Copy the lines verbatim, beginning with the line that contains "LIENS RAPIDES" and continuing through the end of the data, and only those lines.
= Beginning of Section =
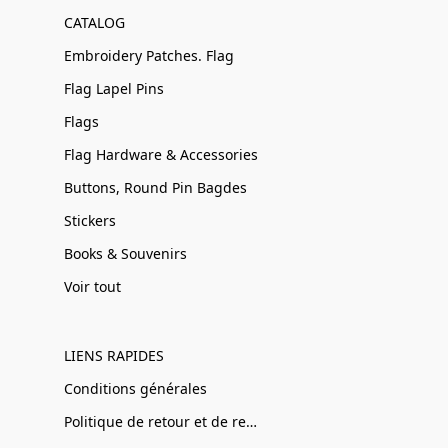
CATALOG
Embroidery Patches. Flag
Flag Lapel Pins
Flags
Flag Hardware & Accessories
Buttons, Round Pin Bagdes
Stickers
Books & Souvenirs
Voir tout
LIENS RAPIDES
Conditions générales
Politique de retour et de remboursement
= End of Section =
Response box
LIENS RAPIDES
Conditions générales
Politique de retour et de remboursement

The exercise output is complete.